Second, the project also runs afoul of the sustainable development principle. Gabriel Resources would obtain 80 percent of the profits, with the rest going to the Romanian government. This is too little for the East European country. Rosia Montana is the largest known gold deposit in Europe and the third largest in the world. Its value is estimated to be around at around $20.8 billion, representing a huge possible endowment for Romania – if managed properly. As the Romanian Academy, an academic forum, stressed, the mining project is ‘not a solution for sustainable development and does not solve the economic and social problems in the region’. While the company has promised to create 3,600 jobs, CNS Cartel ALFA, a trade union, puts the number at around 1,700 jobs. It reckons employment will fall to a paltry 300 after 8 years.

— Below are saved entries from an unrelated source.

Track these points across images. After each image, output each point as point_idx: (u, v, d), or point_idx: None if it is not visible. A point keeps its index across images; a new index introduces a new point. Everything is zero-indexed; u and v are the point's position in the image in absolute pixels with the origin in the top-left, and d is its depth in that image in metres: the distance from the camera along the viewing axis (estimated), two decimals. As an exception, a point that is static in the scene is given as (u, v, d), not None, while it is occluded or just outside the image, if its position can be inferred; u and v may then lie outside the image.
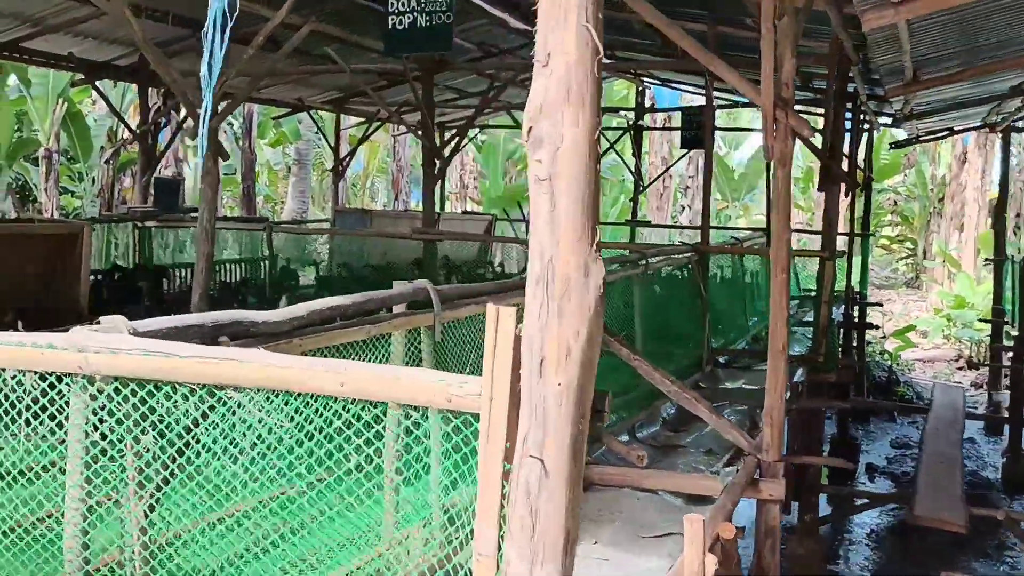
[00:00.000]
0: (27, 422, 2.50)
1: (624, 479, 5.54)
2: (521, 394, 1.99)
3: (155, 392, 2.39)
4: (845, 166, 10.38)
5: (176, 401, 2.36)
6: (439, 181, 16.78)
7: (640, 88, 18.39)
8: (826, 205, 9.23)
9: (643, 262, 7.71)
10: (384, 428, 2.33)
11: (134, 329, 2.60)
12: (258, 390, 2.28)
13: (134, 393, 2.41)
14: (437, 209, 27.81)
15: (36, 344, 2.40)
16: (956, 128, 16.38)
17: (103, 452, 2.47)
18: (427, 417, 2.27)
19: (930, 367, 20.99)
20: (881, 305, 19.80)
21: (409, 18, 6.27)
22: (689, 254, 9.30)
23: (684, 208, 32.76)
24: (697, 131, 13.89)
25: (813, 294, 16.15)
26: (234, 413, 2.33)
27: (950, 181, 30.03)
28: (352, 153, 16.99)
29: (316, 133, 29.34)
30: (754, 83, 5.28)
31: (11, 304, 8.75)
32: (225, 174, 21.87)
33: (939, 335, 22.90)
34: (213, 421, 2.38)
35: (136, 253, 11.76)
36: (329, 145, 17.73)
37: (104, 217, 11.81)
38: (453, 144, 10.70)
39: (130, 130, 12.17)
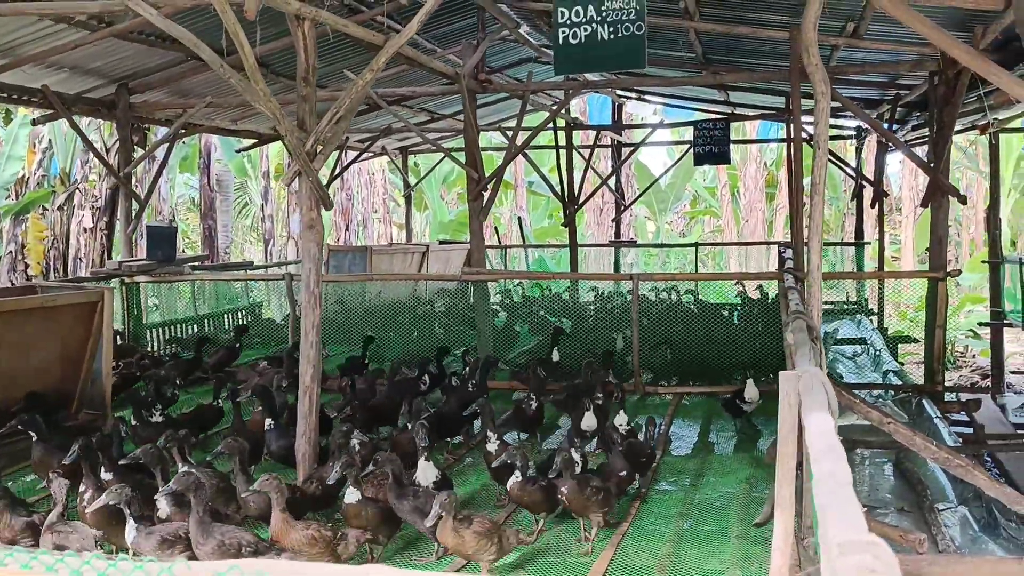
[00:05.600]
0: None
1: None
2: None
3: None
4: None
5: None
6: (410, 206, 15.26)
7: (617, 103, 17.64)
8: (934, 221, 8.56)
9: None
10: None
11: None
12: None
13: None
14: (410, 238, 26.06)
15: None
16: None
17: None
18: None
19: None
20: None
21: (586, 30, 5.19)
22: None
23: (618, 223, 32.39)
24: (714, 146, 13.15)
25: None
26: None
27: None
28: (329, 183, 15.56)
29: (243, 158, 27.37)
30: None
31: (24, 390, 7.22)
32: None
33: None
34: None
35: (125, 314, 10.15)
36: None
37: (92, 275, 10.14)
38: (493, 178, 9.51)
39: (112, 172, 10.48)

Finally, the Canadian company intends to extract the gold over 16 years, approximately 35 years less that what an initiative of its size would usually take. According to the head of the Romanian Geological Institute, using the standard practice of carbon-in-leach (CIL) cyanidation and pressured oxidation of refractory gold minerals, a practice used in Finland’s Kittila Gold Mine, would mean extending the mining period by at least 33 years, adding more jobs and investment. But even this model would have severe problems.

Rosia Montana

Years of frustration

All of this comes after previous efforts to attract the attention of the European Parliament on the matter. In 2010 and 2011, Ad Astra, an association of Romanian scientists, and the Rosia Montana Cultural Foundation sent petitions in response to the project’s potential damaging effects on the environment. But the PETI Commission left it up to the Romanian authorities. Nevertheless, it highlighted that the project has to respect several directives, most of which the project breaches.

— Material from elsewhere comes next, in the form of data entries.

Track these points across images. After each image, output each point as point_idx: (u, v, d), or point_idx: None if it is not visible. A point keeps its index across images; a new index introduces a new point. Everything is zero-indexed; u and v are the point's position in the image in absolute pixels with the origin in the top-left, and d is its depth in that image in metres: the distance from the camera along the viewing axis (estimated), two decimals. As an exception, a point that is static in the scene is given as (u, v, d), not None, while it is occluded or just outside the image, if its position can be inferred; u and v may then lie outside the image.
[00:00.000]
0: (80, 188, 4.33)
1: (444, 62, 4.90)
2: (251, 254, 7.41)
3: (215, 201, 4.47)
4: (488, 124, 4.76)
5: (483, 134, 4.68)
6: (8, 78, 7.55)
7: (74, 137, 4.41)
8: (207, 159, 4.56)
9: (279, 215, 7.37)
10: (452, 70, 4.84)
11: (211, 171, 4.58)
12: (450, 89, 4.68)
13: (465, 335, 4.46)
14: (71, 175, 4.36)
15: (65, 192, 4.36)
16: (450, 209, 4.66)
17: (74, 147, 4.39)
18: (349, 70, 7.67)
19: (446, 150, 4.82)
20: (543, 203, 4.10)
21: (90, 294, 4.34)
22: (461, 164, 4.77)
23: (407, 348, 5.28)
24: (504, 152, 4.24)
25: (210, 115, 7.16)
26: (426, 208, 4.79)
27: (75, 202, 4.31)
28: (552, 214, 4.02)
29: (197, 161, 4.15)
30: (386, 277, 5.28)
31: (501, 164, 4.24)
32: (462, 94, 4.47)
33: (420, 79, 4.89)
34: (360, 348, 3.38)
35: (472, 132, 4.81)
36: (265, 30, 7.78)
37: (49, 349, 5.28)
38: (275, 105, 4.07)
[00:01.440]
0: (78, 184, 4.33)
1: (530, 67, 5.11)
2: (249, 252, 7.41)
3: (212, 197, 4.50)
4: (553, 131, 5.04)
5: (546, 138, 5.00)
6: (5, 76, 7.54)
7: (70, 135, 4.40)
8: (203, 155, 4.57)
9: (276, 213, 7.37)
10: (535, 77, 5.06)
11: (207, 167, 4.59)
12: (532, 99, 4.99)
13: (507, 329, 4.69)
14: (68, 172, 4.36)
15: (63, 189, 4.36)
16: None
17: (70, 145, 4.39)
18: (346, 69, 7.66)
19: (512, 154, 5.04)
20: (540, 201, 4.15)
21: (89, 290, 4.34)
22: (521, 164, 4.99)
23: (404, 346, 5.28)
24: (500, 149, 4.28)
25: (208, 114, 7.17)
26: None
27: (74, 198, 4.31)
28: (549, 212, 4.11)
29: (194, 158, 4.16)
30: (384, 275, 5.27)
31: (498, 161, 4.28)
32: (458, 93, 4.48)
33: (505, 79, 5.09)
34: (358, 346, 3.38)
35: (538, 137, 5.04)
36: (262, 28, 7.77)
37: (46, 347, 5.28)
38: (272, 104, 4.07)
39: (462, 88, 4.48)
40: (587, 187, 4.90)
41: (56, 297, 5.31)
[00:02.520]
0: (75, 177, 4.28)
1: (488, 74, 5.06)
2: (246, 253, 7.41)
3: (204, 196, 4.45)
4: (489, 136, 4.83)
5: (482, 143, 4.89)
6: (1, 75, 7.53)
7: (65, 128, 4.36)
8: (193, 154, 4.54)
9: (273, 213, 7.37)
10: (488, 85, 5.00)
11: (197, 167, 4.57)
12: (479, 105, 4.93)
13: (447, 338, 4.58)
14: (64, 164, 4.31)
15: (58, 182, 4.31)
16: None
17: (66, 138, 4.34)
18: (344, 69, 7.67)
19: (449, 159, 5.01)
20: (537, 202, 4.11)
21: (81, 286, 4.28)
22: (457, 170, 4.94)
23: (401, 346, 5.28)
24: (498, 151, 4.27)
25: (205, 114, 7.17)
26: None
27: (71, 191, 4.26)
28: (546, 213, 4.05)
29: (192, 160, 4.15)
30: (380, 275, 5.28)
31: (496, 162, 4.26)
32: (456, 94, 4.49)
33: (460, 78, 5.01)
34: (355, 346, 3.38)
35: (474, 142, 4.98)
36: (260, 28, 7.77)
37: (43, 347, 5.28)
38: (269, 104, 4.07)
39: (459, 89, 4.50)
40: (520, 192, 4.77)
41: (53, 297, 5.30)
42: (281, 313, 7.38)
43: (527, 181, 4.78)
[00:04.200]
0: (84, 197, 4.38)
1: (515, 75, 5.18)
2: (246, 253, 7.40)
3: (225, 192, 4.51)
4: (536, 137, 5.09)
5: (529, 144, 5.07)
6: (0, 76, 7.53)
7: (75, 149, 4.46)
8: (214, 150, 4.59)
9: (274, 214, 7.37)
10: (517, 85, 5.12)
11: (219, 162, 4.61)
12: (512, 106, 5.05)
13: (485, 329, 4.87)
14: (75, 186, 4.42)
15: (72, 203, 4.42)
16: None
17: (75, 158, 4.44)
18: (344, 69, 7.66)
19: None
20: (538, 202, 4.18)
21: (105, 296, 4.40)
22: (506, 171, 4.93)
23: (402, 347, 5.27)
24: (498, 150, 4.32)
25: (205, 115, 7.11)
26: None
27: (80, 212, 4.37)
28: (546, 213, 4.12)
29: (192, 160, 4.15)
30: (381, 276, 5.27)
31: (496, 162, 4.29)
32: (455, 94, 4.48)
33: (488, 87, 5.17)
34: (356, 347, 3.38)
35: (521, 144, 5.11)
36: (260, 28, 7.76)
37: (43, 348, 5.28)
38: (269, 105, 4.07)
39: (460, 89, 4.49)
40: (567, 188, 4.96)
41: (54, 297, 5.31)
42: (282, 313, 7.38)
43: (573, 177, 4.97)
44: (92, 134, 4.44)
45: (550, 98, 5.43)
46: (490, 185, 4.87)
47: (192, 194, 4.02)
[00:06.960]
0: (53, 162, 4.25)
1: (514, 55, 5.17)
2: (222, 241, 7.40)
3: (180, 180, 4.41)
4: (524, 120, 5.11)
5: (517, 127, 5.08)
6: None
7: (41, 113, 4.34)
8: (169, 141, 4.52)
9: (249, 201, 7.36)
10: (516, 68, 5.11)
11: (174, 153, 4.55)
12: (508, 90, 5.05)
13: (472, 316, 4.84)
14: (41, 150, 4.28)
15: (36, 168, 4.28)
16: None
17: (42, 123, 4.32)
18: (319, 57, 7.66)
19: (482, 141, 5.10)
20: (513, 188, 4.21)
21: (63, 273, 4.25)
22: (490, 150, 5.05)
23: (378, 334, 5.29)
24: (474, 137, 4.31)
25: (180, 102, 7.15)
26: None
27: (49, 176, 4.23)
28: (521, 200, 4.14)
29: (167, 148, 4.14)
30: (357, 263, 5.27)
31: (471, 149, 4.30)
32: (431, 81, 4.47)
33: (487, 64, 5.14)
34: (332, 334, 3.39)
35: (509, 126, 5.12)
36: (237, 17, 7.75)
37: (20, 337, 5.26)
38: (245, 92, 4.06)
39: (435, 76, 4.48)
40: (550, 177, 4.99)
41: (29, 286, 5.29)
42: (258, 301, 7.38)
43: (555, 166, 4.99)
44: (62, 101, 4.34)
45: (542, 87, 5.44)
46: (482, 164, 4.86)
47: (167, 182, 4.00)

The first one is Directive 2006/21/EC on the management of waste from an extractive industry, which ironically was adopted after Romania’s 2000 Baia Mare cyanide spill, considered the worst environmental disaster in Europe since Chernobyl. Yet the Rosia Montana project has never been granted an environmental permit. According to a Romanian Europarliamentarian Monica Macovei, the company’s exploration license has been expired for 12 years, given that according to the Romanian mining law, in order to start any mining activity the company is obliged to obtain an environmental license within 180 days after the exploration license is granted.

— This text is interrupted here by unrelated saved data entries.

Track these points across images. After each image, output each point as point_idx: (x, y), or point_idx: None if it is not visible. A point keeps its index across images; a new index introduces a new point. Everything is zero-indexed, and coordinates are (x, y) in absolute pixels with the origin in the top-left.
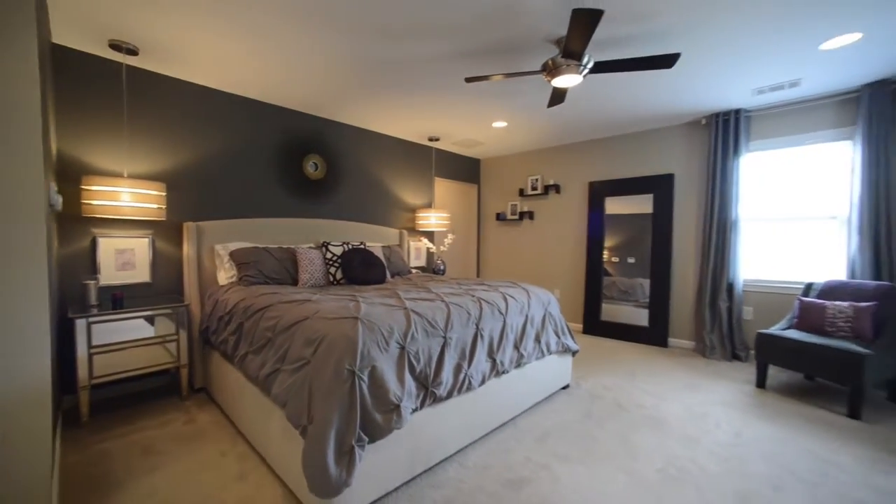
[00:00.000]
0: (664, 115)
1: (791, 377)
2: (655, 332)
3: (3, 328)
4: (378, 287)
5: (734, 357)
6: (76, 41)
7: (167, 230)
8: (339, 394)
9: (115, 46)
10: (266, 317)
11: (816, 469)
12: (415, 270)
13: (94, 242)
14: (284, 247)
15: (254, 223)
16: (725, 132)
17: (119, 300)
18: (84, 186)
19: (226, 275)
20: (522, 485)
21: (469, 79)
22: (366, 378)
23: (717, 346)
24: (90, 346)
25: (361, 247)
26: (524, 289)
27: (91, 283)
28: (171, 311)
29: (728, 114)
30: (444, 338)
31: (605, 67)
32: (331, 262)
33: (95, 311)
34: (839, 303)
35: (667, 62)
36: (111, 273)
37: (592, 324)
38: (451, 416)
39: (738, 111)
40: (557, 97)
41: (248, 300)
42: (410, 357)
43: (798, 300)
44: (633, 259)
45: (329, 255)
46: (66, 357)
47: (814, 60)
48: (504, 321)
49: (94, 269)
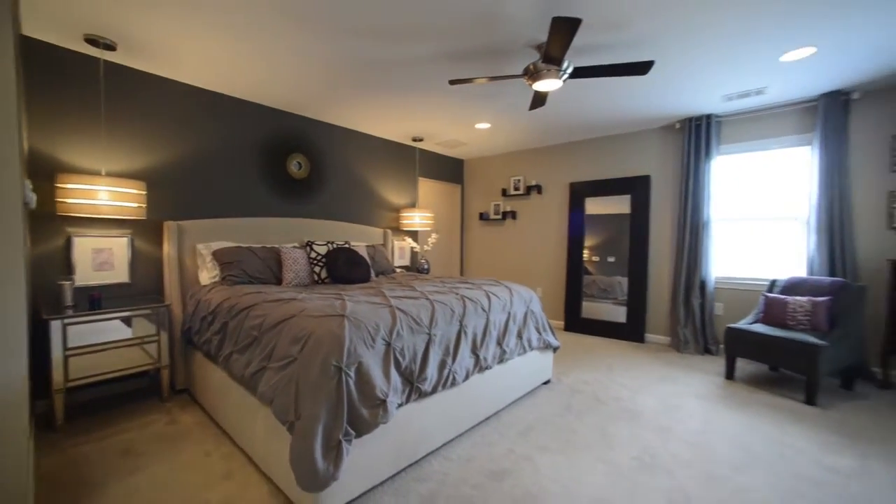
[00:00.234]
0: (641, 119)
1: (757, 368)
2: (633, 329)
3: None
4: (363, 286)
5: (706, 351)
6: (49, 35)
7: (147, 229)
8: (327, 390)
9: (92, 41)
10: (251, 316)
11: (775, 451)
12: (399, 269)
13: (69, 242)
14: (268, 246)
15: (237, 222)
16: (698, 136)
17: (97, 301)
18: (59, 185)
19: (208, 274)
20: (505, 476)
21: (453, 81)
22: (352, 374)
23: (691, 341)
24: (66, 349)
25: (346, 246)
26: (507, 287)
27: (66, 284)
28: (152, 312)
29: (700, 118)
30: (429, 334)
31: (584, 73)
32: (315, 262)
33: (71, 313)
34: (799, 298)
35: (642, 69)
36: (88, 273)
37: (573, 321)
38: (436, 411)
39: (710, 116)
40: (539, 100)
41: (233, 300)
42: (396, 353)
43: (763, 296)
44: (614, 258)
45: (313, 255)
46: (39, 360)
47: (776, 70)
48: (487, 318)
49: (70, 270)
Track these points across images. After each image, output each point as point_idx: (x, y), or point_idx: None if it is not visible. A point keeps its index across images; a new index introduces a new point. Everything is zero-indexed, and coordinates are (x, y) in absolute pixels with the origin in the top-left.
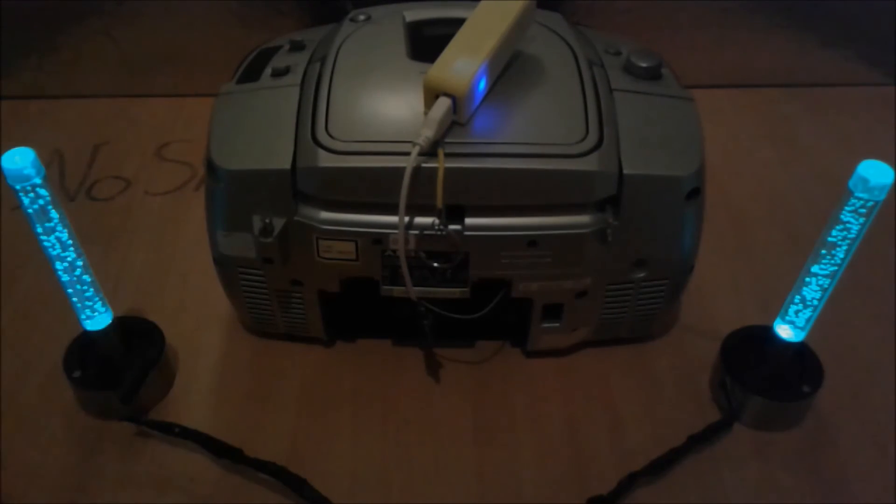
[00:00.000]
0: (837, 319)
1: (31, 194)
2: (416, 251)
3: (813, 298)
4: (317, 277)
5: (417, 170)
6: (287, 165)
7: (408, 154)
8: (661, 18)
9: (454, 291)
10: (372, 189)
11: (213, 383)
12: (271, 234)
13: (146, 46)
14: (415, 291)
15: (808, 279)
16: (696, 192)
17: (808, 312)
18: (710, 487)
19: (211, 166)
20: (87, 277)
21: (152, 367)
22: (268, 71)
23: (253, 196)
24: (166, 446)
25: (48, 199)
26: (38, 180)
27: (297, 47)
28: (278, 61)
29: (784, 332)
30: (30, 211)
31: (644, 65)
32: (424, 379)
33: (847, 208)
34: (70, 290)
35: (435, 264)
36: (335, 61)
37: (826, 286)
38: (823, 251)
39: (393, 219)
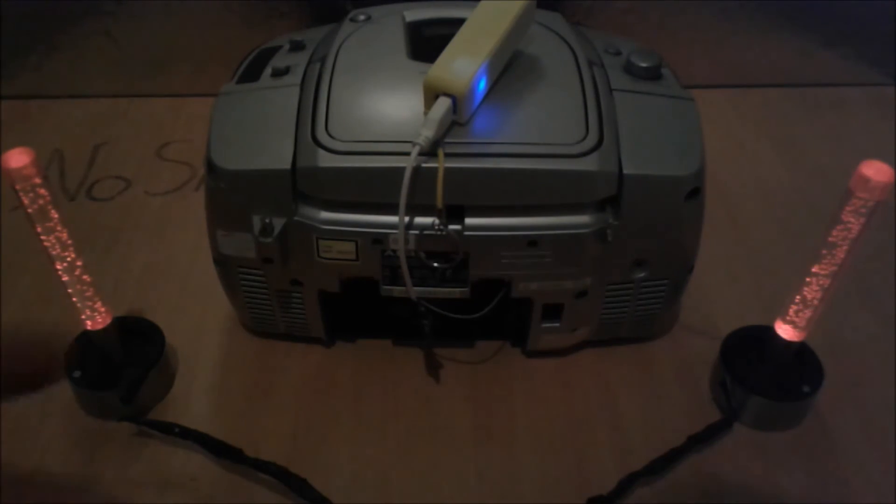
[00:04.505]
0: (837, 319)
1: (31, 194)
2: (416, 251)
3: (813, 298)
4: (317, 277)
5: (417, 170)
6: (287, 165)
7: (408, 154)
8: (661, 18)
9: (454, 291)
10: (372, 189)
11: (213, 383)
12: (271, 234)
13: (146, 46)
14: (415, 291)
15: (808, 279)
16: (696, 192)
17: (808, 312)
18: (710, 487)
19: (211, 166)
20: (87, 277)
21: (152, 367)
22: (268, 71)
23: (253, 196)
24: (166, 446)
25: (48, 199)
26: (37, 180)
27: (297, 47)
28: (278, 61)
29: (784, 332)
30: (30, 211)
31: (644, 65)
32: (424, 379)
33: (847, 208)
34: (70, 290)
35: (435, 264)
36: (335, 61)
37: (826, 286)
38: (823, 251)
39: (393, 219)
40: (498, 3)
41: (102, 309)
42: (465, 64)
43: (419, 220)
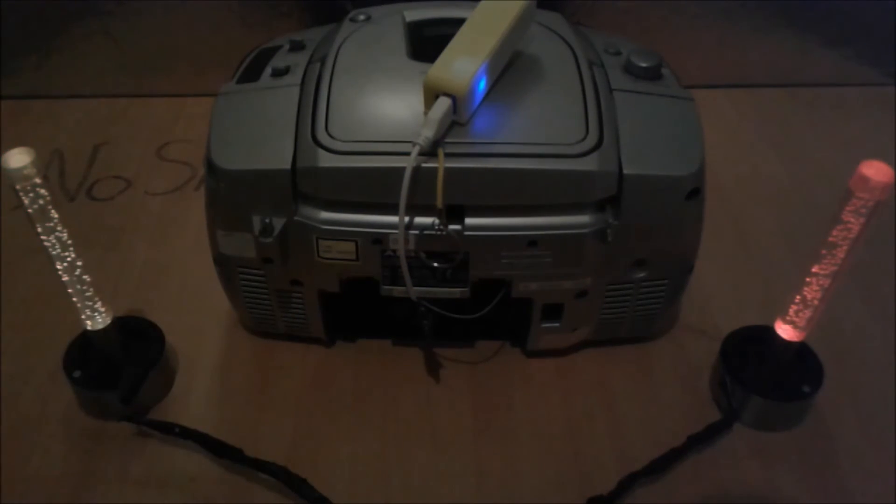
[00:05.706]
0: (837, 319)
1: (31, 194)
2: (416, 251)
3: (813, 298)
4: (317, 277)
5: (417, 170)
6: (287, 165)
7: (408, 154)
8: (661, 18)
9: (454, 291)
10: (372, 189)
11: (213, 383)
12: (271, 234)
13: (146, 46)
14: (415, 291)
15: (808, 279)
16: (696, 192)
17: (808, 312)
18: (710, 487)
19: (211, 166)
20: (87, 277)
21: (152, 367)
22: (268, 71)
23: (253, 196)
24: (166, 446)
25: (48, 199)
26: (38, 180)
27: (297, 47)
28: (278, 61)
29: (784, 332)
30: (30, 211)
31: (644, 65)
32: (424, 379)
33: (847, 208)
34: (70, 290)
35: (435, 264)
36: (335, 61)
37: (826, 286)
38: (823, 251)
39: (393, 219)
40: (498, 3)
41: (102, 309)
42: (465, 64)
43: (419, 220)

The second European directive that would be breached by the project is the Water Framework Directive. The Rosia Montana project needs its tailings pond to be situated on the valley of the Corna River, whose course would have to be deviated. This is nearly impossible according to the director of the Geological Institute. But according to the European Water Framework, deviating the natural course of a river can only be done in the case of ‘projects of public utility’ and of ‘overriding public interest. Alas, in recently approved draft legislation, the Romanian government declared the Canadian company’s private project to be of public utility and of overriding public interest, which it is not, given that the Romanian Constitution stresses that ‘public interest riches’, including underground resources, are the exclusive object of public property, meaning that they solely belong to the Romanian people.

What should be done?

To begin, the European Commission should revisit its statements regarding the Rosia Montana project. While the EU might be facing a dire economic crisis, allowing ecological disasters to occur in its Member countries is not beneficial and contradicts many of its core principles. The EU also seems to be ignoring the fact that, apart from being the largest gold mine in Europe, Rosia Montana contains extremely important rare minerals, including titanium, germanium and wolfram, whose tremendous global value far surpasses that of gold. At the same time, the precedent of having a unconstitutional law that allows a private foreign company the power to operate with little oversight in a European country is not a precedent to be desired. Finally, the EU should take into account the fact that significantly lowering the environmental standards in gold mining activities would set a grave precedent in Europe and enable not just the ecological disaster in Romania, but elsewhere in Europe.